Segment Start: Data

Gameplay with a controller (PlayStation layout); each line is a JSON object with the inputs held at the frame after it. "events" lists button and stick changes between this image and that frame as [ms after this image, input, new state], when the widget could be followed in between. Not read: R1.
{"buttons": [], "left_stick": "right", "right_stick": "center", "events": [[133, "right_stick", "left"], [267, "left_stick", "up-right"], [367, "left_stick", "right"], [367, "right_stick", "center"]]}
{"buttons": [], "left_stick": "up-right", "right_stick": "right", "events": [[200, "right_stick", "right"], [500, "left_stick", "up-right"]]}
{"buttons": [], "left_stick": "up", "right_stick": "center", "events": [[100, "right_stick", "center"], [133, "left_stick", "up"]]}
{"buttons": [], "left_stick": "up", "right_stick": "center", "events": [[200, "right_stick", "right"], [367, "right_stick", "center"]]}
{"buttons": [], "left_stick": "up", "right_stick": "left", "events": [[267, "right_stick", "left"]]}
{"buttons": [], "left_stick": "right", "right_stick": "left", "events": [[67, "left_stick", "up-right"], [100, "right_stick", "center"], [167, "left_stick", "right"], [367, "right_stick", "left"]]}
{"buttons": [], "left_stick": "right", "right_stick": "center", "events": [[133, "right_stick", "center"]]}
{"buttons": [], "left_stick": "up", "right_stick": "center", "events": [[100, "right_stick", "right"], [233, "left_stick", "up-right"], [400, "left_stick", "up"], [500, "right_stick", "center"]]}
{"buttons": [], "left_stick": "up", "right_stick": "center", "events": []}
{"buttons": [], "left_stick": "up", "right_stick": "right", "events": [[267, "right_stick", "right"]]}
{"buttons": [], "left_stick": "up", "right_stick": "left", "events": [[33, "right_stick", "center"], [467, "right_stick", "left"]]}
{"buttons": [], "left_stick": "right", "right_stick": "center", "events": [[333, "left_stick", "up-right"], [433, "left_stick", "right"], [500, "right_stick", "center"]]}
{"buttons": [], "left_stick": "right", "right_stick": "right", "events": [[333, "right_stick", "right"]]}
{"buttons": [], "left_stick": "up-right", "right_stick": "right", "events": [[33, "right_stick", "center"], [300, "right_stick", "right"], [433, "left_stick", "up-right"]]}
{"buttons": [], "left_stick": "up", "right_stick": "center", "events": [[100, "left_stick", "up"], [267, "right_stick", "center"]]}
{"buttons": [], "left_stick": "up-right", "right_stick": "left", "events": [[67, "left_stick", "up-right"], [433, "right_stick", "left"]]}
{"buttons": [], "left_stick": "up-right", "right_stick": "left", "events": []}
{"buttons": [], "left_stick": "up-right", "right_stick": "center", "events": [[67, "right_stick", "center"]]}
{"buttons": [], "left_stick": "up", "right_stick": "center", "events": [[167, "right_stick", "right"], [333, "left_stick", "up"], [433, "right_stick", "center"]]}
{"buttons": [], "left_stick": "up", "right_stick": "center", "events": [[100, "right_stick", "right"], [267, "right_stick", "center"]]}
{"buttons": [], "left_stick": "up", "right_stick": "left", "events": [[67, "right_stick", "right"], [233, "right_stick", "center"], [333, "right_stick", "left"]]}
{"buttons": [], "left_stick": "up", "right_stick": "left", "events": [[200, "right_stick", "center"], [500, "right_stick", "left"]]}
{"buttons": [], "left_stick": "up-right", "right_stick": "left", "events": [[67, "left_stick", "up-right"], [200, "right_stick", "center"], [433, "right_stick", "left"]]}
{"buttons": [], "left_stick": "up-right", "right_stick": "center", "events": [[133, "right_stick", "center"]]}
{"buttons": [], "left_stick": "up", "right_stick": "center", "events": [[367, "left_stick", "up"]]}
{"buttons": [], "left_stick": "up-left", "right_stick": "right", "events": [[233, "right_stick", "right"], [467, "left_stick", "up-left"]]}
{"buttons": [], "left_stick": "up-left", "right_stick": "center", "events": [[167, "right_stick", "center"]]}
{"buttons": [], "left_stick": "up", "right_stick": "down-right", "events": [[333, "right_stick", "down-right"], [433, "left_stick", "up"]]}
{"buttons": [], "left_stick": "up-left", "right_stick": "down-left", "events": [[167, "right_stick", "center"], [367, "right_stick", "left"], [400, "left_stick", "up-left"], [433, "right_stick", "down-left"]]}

Segment End: Data

> **Exercise**
Return the records exactly, character for character.

> **Reply**
Gameplay with a controller (PlayStation layout); each line is a JSON object with the inputs held at the frame after it. "events" lists button and stick changes between this image and that frame as [ms after this image, input, new state], when the widget could be followed in between. Not read: R1.
{"buttons": [], "left_stick": "right", "right_stick": "center", "events": [[133, "right_stick", "left"], [267, "left_stick", "up-right"], [367, "left_stick", "right"], [367, "right_stick", "center"]]}
{"buttons": [], "left_stick": "up-right", "right_stick": "right", "events": [[200, "right_stick", "right"], [500, "left_stick", "up-right"]]}
{"buttons": [], "left_stick": "up", "right_stick": "center", "events": [[100, "right_stick", "center"], [133, "left_stick", "up"]]}
{"buttons": [], "left_stick": "up", "right_stick": "center", "events": [[200, "right_stick", "right"], [367, "right_stick", "center"]]}
{"buttons": [], "left_stick": "up", "right_stick": "left", "events": [[267, "right_stick", "left"]]}
{"buttons": [], "left_stick": "right", "right_stick": "left", "events": [[67, "left_stick", "up-right"], [100, "right_stick", "center"], [167, "left_stick", "right"], [367, "right_stick", "left"]]}
{"buttons": [], "left_stick": "right", "right_stick": "center", "events": [[133, "right_stick", "center"]]}
{"buttons": [], "left_stick": "up", "right_stick": "center", "events": [[100, "right_stick", "right"], [233, "left_stick", "up-right"], [400, "left_stick", "up"], [500, "right_stick", "center"]]}
{"buttons": [], "left_stick": "up", "right_stick": "center", "events": []}
{"buttons": [], "left_stick": "up", "right_stick": "right", "events": [[267, "right_stick", "right"]]}
{"buttons": [], "left_stick": "up", "right_stick": "left", "events": [[33, "right_stick", "center"], [467, "right_stick", "left"]]}
{"buttons": [], "left_stick": "right", "right_stick": "center", "events": [[333, "left_stick", "up-right"], [433, "left_stick", "right"], [500, "right_stick", "center"]]}
{"buttons": [], "left_stick": "right", "right_stick": "right", "events": [[333, "right_stick", "right"]]}
{"buttons": [], "left_stick": "up-right", "right_stick": "right", "events": [[33, "right_stick", "center"], [300, "right_stick", "right"], [433, "left_stick", "up-right"]]}
{"buttons": [], "left_stick": "up", "right_stick": "center", "events": [[100, "left_stick", "up"], [267, "right_stick", "center"]]}
{"buttons": [], "left_stick": "up-right", "right_stick": "left", "events": [[67, "left_stick", "up-right"], [433, "right_stick", "left"]]}
{"buttons": [], "left_stick": "up-right", "right_stick": "left", "events": []}
{"buttons": [], "left_stick": "up-right", "right_stick": "center", "events": [[67, "right_stick", "center"]]}
{"buttons": [], "left_stick": "up", "right_stick": "center", "events": [[167, "right_stick", "right"], [333, "left_stick", "up"], [433, "right_stick", "center"]]}
{"buttons": [], "left_stick": "up", "right_stick": "center", "events": [[100, "right_stick", "right"], [267, "right_stick", "center"]]}
{"buttons": [], "left_stick": "up", "right_stick": "left", "events": [[67, "right_stick", "right"], [233, "right_stick", "center"], [333, "right_stick", "left"]]}
{"buttons": [], "left_stick": "up", "right_stick": "left", "events": [[200, "right_stick", "center"], [500, "right_stick", "left"]]}
{"buttons": [], "left_stick": "up-right", "right_stick": "left", "events": [[67, "left_stick", "up-right"], [200, "right_stick", "center"], [433, "right_stick", "left"]]}
{"buttons": [], "left_stick": "up-right", "right_stick": "center", "events": [[133, "right_stick", "center"]]}
{"buttons": [], "left_stick": "up", "right_stick": "center", "events": [[367, "left_stick", "up"]]}
{"buttons": [], "left_stick": "up-left", "right_stick": "right", "events": [[233, "right_stick", "right"], [467, "left_stick", "up-left"]]}
{"buttons": [], "left_stick": "up-left", "right_stick": "center", "events": [[167, "right_stick", "center"]]}
{"buttons": [], "left_stick": "up", "right_stick": "down-right", "events": [[333, "right_stick", "down-right"], [433, "left_stick", "up"]]}
{"buttons": [], "left_stick": "up-left", "right_stick": "down-left", "events": [[167, "right_stick", "center"], [367, "right_stick", "left"], [400, "left_stick", "up-left"], [433, "right_stick", "down-left"]]}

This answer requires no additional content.